- Work instructions
A) Write out the part of the piece on books that challenged prevailing assumptions that opens with the words containing "Jane Jacobs’ Death" and closes with "since the 60s.".
B) In the piece on books that challenged prevailing assumptions, which industry did Ralph Nader's Unsafe at Any Speed attack?
** Opening Quoted passage block **
In the 1960s, five provocative books, including The Death and Life of Great American Cities, braved stiff headwinds. They challenged core assumptions of city planners and business leaders. Forty years later, those winds are shifting. Today, another group of books are challenging the core assumptions of the contemporary American church. Braving stiff headwinds, it remains to be seen whether the winds will shift in the years to come.
Jane Jacobs’ Death and Life was published in 1961. She challenged the Soviet-style central-planning assumptions of city developers like Robert Moses. In 1962, Rachel Carson’s Silent Spring sparked the environmental movement and the agricultural use of DDT. Michael Harrington’s The Other America (1962) inspired the war on poverty. In 1963, Betty Friedan confronted male domination in business and the home in The Feminine Mystique. Ralph Nader’s Unsafe at Any Speed (1965) attacked the auto industry and advanced consumer advocacy. Hold your finger in the wind and you’ll feel how much the breezes have shifted since the 60s.
Another group of books is challenging the contemporary American church’s assumptions about human nature, or anthropology. Dallas Willard’s Knowing Christ Today (2009) notes that, for “most of Western history, the basic claims of the Christian tradition have in fact been regarded by its proponents as knowledge of reality.”1 The Western church taught what was considered to be reality as a “public resource for living.”2 But that was long ago. The winds have shifted. That’s hard for some to face.
** Closing Quoted passage block **
** Opening Given data block **
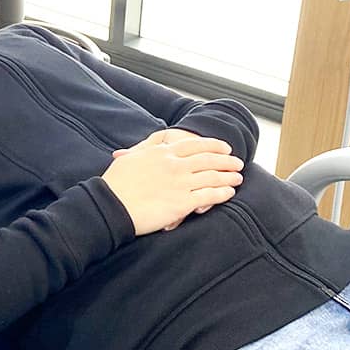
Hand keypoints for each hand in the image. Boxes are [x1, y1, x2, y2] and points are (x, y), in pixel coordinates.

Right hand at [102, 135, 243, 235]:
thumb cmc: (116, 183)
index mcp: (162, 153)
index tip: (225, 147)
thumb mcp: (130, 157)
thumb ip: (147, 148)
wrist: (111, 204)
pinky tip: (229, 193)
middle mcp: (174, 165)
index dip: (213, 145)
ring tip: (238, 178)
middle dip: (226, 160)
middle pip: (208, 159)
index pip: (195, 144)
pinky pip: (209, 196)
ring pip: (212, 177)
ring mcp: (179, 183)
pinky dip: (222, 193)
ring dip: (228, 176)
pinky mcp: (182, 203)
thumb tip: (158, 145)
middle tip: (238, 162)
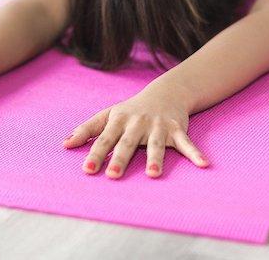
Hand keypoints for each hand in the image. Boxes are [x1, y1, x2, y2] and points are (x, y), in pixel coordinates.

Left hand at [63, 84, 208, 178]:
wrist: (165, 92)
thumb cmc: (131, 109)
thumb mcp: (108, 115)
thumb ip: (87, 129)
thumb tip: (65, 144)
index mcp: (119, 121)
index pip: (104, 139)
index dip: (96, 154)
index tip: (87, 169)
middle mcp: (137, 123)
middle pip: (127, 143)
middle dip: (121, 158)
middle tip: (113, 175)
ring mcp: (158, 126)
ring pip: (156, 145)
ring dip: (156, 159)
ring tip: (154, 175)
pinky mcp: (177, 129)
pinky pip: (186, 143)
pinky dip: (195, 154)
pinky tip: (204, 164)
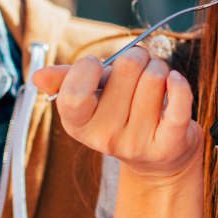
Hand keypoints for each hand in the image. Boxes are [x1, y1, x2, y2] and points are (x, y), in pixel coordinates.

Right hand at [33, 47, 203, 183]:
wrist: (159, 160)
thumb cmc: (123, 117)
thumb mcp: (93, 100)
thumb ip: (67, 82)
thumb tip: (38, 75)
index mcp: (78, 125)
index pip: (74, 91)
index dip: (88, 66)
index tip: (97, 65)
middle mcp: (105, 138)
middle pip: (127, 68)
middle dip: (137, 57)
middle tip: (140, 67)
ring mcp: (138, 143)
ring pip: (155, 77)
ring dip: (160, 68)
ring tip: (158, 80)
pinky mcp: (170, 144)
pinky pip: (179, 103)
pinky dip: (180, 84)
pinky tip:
** Closing Given data block **
** Opening Given data block **
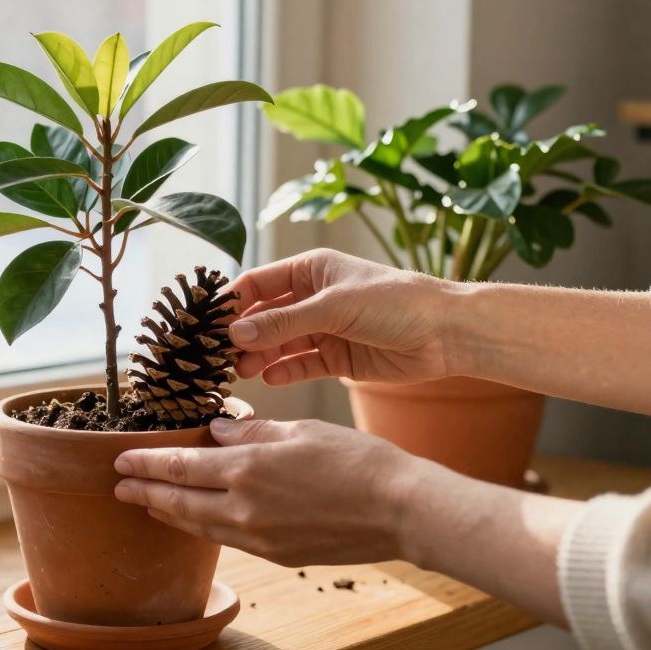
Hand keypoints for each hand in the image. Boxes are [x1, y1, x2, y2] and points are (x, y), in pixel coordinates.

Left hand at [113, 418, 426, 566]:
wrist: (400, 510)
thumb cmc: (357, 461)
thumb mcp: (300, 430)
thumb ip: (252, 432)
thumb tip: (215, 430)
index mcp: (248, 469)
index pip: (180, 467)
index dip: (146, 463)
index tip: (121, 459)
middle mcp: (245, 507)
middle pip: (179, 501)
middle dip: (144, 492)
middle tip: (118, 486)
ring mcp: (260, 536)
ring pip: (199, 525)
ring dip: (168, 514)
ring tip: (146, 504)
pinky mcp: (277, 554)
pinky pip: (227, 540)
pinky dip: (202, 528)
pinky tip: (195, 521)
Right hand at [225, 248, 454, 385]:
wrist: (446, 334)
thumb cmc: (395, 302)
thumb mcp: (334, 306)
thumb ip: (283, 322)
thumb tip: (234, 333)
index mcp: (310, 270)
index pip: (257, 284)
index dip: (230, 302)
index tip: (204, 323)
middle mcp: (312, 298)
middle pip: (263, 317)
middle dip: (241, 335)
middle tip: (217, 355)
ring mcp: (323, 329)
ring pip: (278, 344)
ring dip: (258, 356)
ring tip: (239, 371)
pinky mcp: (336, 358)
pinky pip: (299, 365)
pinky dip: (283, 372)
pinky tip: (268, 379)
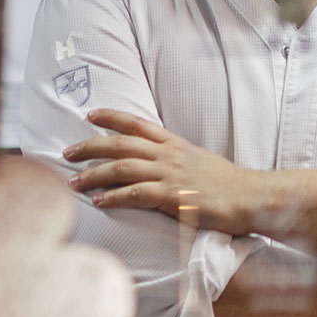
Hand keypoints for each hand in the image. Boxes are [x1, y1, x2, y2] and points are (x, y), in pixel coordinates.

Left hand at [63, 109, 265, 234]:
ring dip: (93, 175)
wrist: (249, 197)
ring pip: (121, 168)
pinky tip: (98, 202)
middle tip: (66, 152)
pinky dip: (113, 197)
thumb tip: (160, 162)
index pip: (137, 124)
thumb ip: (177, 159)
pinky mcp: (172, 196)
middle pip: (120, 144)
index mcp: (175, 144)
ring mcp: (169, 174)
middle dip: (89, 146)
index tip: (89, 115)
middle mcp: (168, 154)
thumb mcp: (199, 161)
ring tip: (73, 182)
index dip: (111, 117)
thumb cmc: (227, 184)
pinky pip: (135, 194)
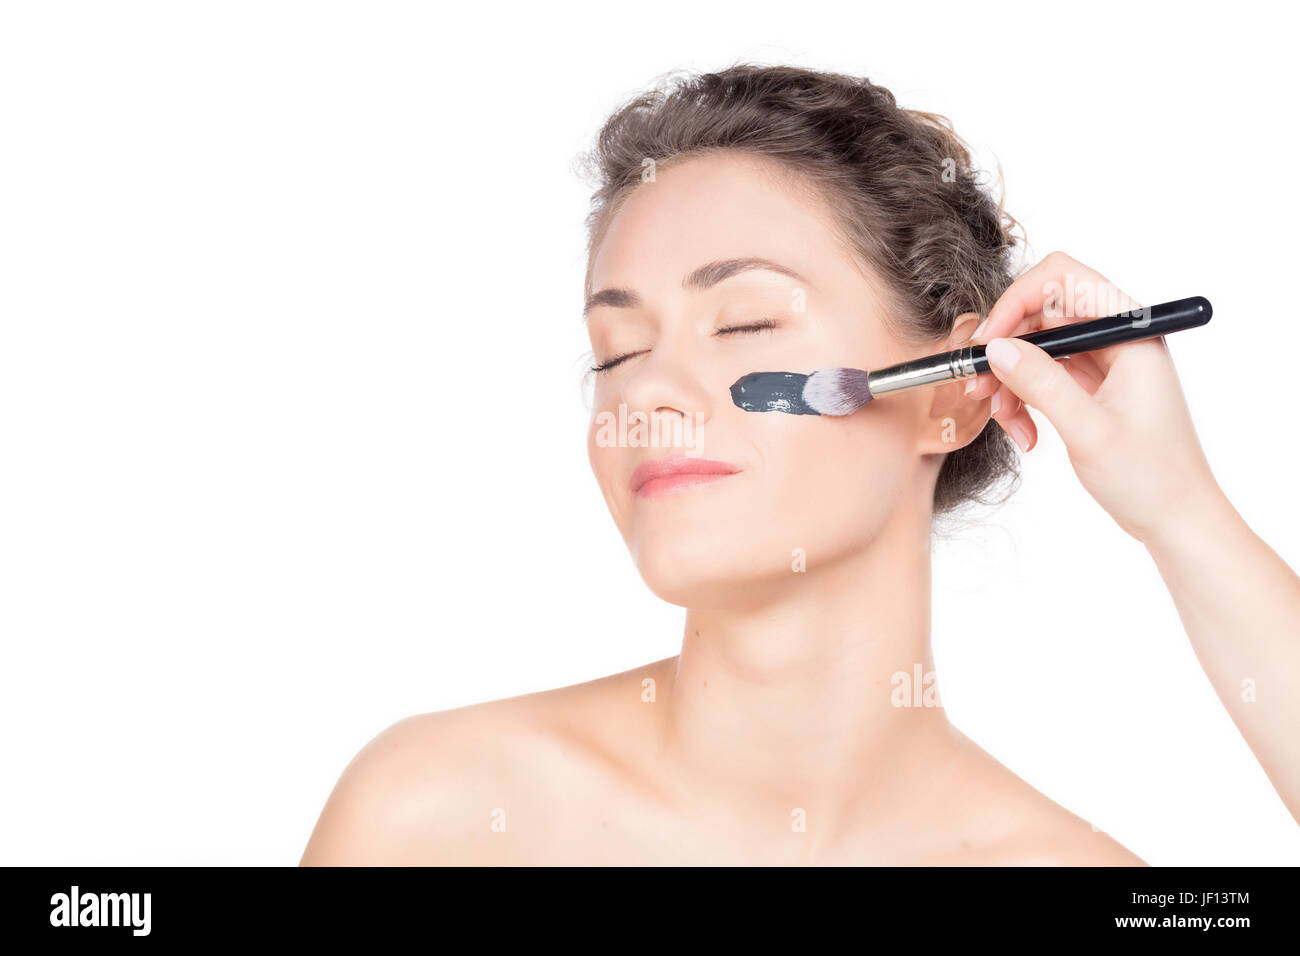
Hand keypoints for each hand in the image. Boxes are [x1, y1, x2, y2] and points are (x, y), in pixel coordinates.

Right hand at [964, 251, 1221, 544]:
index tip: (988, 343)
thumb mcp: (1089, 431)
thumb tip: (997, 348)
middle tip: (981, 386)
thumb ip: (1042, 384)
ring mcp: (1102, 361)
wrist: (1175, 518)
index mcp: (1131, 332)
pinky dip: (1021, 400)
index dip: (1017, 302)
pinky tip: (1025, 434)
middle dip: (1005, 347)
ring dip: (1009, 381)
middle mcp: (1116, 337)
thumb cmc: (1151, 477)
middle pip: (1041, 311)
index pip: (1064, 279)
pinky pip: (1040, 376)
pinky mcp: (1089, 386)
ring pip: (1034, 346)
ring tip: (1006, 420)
** Closing Given data block **
- Responses to the tasks
A)
Jane Jacobs’ Death and Life was published in 1961. She challenged the Soviet-style central-planning assumptions of city developers like Robert Moses. In 1962, Rachel Carson’s Silent Spring sparked the environmental movement and the agricultural use of DDT. Michael Harrington’s The Other America (1962) inspired the war on poverty. In 1963, Betty Friedan confronted male domination in business and the home in The Feminine Mystique. Ralph Nader’s Unsafe at Any Speed (1965) attacked the auto industry and advanced consumer advocacy. Hold your finger in the wind and you’ll feel how much the breezes have shifted since the 60s.

B) The auto industry.